Tuesday’s opinion in Marietta Memorial Hospital Employee Health Benefit Plan v. DaVita Inc. laid out a roadmap for private insurers to shift the costs of end-stage renal disease to Medicare, as the court approved a private health plan that singles out the provision of outpatient dialysis for low reimbursement, a plan likely to push those patients out of the private market and onto Medicare.
The case involved a coordination-of-benefits statute, which allocates the costs of medical care between private health plans and Medicare. In this particular case, the statute obligates private insurers to cover the costs of dialysis for the first 30 months after a patient is diagnosed with end-stage renal disease. Recognizing that insurers might try to force those (expensive) customers off their private plan and into the publicly funded Medicare system, Congress prohibited insurers from discriminating against patients with end-stage renal disease. Specifically, the statute provides that a plan “may not differentiate in the benefits it provides between individuals having end stage renal disease and other individuals covered by such plan.”
Marietta had the bright idea that it could solve this problem by providing unusually low reimbursement rates for outpatient dialysis. This is an effective way to lower the costs of customers with end-stage renal disease because about 99.5% of the patients that receive outpatient dialysis have end-stage renal disease. DaVita (one of the two largest dialysis providers in the United States) objected, arguing that discriminating against patients who receive outpatient dialysis is the same thing as discriminating against patients with end-stage renal disease. The lower courts agreed, but the Supreme Court rejected that argument by a 7-2 vote.
Justice Brett Kavanaugh’s opinion justifying that result was succinct – not quite seven pages. He took a strictly literalist approach to the statute. For him, the only thing that matters is that Marietta “provides the same benefits, including the same outpatient dialysis benefits, to individuals with and without end-stage renal disease.” Accordingly, he reasoned, “the Plan does not ‘differentiate in the benefits it provides between individuals’ with and without end-stage renal disease.”
Kavanaugh characterized DaVita’s contention as an argument “that the statute authorizes liability … if [a] limitation on benefits has a disparate impact on individuals with end-stage renal disease.” He easily rejected that contention, pointing to the text of the statute as “requiring [an] inquiry into whether a plan provides different benefits” rather than an inquiry into “the effects of non-differentiating plan terms that treat all individuals equally.” For Kavanaugh, DaVita’s contrary interpretation is intolerable, because it “would ultimately require group health plans to maintain some (undefined) minimum level of benefits for outpatient dialysis,” something Congress plainly did not intend.
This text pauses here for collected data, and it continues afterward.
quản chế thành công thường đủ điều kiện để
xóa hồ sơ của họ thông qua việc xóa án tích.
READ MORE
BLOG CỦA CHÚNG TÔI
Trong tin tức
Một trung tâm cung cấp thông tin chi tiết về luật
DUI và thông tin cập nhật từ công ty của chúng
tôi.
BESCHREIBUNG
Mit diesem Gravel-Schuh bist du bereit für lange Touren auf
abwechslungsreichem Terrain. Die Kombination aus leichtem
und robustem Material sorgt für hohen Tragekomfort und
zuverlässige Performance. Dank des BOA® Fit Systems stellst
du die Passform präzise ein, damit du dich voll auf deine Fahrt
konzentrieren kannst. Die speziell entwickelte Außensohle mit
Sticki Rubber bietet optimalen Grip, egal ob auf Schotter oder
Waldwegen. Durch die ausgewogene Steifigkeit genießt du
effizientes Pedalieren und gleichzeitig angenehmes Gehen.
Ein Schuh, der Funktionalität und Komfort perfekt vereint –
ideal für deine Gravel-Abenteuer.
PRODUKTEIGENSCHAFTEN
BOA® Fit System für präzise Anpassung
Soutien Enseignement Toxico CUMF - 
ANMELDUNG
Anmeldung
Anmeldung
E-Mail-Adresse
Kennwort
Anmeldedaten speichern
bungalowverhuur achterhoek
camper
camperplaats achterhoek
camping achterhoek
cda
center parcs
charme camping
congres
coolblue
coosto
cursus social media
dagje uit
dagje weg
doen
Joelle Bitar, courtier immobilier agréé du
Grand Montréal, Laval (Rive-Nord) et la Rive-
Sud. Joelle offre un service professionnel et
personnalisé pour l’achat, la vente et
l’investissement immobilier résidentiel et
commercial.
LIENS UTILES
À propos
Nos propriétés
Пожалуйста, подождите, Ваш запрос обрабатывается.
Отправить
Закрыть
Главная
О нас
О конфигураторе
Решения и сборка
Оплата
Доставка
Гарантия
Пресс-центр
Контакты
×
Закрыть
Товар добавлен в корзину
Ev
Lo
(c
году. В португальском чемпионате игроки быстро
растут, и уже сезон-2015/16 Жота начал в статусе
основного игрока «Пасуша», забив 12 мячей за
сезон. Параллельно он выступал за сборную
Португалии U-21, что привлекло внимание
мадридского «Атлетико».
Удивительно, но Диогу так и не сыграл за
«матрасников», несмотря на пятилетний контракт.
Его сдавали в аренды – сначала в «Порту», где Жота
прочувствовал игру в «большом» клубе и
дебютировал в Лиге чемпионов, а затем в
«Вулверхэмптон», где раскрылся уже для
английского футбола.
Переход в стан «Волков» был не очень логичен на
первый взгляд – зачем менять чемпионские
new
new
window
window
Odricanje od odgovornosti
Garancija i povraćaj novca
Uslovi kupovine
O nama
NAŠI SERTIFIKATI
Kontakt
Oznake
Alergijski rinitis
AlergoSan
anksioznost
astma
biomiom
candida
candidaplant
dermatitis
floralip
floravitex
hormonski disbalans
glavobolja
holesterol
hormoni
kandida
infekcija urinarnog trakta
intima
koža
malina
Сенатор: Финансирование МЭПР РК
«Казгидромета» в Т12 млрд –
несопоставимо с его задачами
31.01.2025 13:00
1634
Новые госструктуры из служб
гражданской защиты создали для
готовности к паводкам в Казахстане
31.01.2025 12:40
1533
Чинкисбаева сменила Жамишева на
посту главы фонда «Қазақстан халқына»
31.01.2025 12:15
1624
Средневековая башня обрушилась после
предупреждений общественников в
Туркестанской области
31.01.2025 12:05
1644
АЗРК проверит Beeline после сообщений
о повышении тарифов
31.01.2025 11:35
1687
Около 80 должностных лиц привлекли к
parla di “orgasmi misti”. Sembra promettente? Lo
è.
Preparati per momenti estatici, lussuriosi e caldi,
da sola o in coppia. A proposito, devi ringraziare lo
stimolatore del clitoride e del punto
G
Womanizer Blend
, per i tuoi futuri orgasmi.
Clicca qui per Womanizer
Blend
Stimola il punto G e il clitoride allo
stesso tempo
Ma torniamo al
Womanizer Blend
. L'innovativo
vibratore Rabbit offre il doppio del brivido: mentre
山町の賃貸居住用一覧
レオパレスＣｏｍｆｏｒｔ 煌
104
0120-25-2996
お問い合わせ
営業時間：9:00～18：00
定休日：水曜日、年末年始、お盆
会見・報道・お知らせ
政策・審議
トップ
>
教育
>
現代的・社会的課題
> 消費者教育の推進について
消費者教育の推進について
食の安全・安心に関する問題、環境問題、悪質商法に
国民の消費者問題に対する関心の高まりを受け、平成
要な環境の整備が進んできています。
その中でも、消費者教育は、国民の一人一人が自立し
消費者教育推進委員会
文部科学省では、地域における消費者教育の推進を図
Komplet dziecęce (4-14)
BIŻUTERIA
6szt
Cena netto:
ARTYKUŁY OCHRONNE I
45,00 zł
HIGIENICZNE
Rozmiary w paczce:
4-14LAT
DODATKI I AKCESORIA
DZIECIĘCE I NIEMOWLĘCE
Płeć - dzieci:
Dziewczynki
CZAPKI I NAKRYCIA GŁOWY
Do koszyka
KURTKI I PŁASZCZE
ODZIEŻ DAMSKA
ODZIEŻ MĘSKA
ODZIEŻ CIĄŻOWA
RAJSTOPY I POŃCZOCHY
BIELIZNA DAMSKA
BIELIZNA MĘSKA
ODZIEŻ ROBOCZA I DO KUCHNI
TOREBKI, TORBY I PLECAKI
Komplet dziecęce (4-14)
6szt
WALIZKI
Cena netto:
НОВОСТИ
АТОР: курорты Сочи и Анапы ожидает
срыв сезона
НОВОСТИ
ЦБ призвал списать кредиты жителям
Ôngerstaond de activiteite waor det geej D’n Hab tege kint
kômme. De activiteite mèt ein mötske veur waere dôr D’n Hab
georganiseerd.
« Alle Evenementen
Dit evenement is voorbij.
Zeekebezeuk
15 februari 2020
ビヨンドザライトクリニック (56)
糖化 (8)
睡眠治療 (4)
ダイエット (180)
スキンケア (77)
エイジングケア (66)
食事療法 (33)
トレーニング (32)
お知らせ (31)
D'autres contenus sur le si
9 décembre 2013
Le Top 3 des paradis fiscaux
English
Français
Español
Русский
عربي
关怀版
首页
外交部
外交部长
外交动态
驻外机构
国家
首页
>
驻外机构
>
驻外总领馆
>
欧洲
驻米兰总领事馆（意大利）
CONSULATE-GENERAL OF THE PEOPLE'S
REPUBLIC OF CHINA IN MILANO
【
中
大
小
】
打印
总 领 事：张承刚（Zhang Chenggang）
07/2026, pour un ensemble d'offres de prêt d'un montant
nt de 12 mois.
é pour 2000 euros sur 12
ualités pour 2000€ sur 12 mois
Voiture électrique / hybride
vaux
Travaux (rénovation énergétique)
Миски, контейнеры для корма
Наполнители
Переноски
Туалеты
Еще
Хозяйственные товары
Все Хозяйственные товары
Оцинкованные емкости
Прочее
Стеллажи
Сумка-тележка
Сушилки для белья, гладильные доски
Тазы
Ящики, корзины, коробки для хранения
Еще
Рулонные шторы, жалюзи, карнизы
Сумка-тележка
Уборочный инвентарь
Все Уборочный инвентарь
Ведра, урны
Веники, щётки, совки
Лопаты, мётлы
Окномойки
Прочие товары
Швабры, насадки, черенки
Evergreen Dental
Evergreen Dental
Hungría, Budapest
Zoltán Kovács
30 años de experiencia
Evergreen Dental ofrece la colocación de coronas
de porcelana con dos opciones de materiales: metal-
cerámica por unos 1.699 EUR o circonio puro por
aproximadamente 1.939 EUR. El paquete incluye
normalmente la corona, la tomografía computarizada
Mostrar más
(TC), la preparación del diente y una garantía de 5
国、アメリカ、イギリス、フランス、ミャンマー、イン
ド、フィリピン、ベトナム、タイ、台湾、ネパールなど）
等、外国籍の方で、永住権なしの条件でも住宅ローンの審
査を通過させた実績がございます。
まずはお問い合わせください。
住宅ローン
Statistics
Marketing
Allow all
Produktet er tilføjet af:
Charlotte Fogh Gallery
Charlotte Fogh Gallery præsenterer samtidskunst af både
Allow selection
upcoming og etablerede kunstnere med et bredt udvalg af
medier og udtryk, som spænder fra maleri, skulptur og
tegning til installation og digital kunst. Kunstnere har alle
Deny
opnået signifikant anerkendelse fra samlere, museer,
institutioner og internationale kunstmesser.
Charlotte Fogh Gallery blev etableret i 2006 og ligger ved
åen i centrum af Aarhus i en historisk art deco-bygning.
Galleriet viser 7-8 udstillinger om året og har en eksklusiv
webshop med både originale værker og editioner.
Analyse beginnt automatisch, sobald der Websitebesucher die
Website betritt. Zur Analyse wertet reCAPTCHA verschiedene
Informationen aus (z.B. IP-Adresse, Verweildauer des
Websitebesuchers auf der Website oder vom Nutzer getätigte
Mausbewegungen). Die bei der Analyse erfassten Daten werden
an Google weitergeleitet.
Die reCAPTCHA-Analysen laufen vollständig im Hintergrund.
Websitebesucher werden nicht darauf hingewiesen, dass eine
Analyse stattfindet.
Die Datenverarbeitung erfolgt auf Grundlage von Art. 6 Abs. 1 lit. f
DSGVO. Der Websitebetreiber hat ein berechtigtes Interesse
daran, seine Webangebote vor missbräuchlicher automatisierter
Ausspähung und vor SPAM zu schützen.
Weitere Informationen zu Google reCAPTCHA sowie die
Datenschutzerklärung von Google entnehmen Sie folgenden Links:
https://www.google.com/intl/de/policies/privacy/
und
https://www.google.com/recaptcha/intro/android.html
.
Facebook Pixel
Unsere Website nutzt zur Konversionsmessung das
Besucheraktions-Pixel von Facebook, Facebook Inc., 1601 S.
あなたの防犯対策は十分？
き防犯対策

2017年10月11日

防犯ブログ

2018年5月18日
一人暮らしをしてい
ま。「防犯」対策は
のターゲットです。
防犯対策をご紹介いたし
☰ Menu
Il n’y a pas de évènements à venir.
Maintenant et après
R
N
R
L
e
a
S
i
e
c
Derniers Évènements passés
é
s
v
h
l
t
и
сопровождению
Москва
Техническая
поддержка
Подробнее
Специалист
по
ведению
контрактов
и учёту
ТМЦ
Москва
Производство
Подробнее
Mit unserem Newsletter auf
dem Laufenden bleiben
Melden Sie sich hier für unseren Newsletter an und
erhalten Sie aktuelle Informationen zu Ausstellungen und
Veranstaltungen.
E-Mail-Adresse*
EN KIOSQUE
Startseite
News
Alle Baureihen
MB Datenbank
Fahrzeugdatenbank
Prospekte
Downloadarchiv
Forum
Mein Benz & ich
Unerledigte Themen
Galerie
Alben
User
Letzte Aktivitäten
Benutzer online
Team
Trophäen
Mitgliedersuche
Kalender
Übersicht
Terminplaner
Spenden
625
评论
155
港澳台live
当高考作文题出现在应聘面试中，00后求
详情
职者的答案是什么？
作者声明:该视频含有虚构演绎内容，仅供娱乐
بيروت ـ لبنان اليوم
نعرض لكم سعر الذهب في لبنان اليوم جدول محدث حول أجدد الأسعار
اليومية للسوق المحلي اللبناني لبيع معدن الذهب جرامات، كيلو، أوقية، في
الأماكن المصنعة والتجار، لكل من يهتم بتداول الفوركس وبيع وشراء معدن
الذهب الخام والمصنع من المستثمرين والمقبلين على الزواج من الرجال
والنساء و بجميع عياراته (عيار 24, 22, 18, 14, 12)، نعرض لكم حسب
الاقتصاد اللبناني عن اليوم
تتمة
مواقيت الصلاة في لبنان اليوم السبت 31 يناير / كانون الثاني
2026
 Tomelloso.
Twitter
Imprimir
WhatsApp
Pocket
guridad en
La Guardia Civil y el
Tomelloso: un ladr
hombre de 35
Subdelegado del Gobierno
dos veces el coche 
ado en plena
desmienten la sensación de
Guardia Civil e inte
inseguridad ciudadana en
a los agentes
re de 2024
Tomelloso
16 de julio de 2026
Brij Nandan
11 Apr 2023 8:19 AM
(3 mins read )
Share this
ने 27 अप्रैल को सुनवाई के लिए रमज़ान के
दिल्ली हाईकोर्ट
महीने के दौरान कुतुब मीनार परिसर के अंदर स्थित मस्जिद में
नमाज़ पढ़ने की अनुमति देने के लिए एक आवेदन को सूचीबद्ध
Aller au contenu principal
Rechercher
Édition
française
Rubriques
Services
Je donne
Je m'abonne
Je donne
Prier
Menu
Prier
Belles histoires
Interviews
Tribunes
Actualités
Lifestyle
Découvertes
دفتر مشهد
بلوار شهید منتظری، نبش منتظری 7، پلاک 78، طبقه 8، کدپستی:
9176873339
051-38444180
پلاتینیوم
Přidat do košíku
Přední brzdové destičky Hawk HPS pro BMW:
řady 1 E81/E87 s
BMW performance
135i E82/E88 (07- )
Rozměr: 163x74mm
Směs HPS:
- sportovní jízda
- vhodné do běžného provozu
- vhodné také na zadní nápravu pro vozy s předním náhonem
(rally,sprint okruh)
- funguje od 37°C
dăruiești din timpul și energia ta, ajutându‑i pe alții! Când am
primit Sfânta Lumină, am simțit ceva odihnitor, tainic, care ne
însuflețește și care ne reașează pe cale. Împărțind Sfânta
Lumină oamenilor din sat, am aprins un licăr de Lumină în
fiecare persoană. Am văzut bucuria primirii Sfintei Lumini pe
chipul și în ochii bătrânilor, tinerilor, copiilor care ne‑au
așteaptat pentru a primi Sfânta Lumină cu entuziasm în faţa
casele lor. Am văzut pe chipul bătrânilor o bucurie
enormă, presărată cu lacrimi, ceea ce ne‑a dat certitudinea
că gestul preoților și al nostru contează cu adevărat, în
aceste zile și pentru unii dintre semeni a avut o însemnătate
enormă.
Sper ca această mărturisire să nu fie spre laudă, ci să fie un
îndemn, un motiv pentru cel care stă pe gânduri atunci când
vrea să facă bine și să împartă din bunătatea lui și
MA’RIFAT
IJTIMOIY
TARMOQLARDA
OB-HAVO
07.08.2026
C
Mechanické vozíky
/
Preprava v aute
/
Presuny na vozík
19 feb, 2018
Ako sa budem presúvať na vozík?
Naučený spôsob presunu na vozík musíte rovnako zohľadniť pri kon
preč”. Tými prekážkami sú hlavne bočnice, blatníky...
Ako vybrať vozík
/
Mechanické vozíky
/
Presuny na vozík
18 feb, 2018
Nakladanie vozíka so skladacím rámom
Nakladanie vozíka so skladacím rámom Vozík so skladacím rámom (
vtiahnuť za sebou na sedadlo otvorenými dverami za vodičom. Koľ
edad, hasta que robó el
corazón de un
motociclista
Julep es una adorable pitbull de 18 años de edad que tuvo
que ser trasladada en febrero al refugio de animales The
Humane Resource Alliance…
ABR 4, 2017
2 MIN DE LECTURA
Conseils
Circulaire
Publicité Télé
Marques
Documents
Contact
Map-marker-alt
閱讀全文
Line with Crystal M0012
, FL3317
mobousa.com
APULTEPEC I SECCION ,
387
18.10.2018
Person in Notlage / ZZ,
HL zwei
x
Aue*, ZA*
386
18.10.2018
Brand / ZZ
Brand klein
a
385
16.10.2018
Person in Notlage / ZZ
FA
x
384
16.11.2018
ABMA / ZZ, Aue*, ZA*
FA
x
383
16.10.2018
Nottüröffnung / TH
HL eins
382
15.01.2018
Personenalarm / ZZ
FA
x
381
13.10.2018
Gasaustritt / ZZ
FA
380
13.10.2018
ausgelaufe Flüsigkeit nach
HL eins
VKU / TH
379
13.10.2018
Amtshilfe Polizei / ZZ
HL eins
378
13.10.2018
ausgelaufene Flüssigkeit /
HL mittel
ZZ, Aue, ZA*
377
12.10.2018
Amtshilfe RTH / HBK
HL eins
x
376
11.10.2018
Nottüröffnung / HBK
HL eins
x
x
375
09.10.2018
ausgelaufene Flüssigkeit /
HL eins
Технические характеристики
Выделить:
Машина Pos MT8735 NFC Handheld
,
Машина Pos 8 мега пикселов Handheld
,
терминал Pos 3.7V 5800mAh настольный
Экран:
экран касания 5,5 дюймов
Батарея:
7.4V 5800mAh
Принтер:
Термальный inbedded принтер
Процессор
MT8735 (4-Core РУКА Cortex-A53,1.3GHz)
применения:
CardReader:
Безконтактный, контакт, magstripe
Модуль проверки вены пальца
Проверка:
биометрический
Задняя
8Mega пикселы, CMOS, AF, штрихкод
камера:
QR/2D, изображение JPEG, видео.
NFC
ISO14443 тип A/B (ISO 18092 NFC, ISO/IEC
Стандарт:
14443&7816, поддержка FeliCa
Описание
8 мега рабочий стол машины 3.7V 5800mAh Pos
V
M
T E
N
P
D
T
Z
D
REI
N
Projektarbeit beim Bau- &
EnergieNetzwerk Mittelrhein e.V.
A dissent by Justice Elena Kagan (joined by Justice Sonia Sotomayor) argued that the decision “flies in the face of … common sense,” explaining that “[o]utpatient dialysis is an almost perfect proxy for end stage renal disease.” Repeating a comment from the oral argument, she argued that it “should make no difference” if “a proxy is only 99.5% (not 100%) accurate …. A tax on yarmulkes remains a tax on Jews, even if friends of other faiths might occasionally don one at a Bar Mitzvah.”
Perhaps the most weighty thing on which the justices were unable to agree is whether to describe the type of renal disease as “end-stage” (with a hyphen) or “end stage” (without a hyphen). The majority, following the New York Times style, uses the hyphen; the dissent, following congressional practice, does not.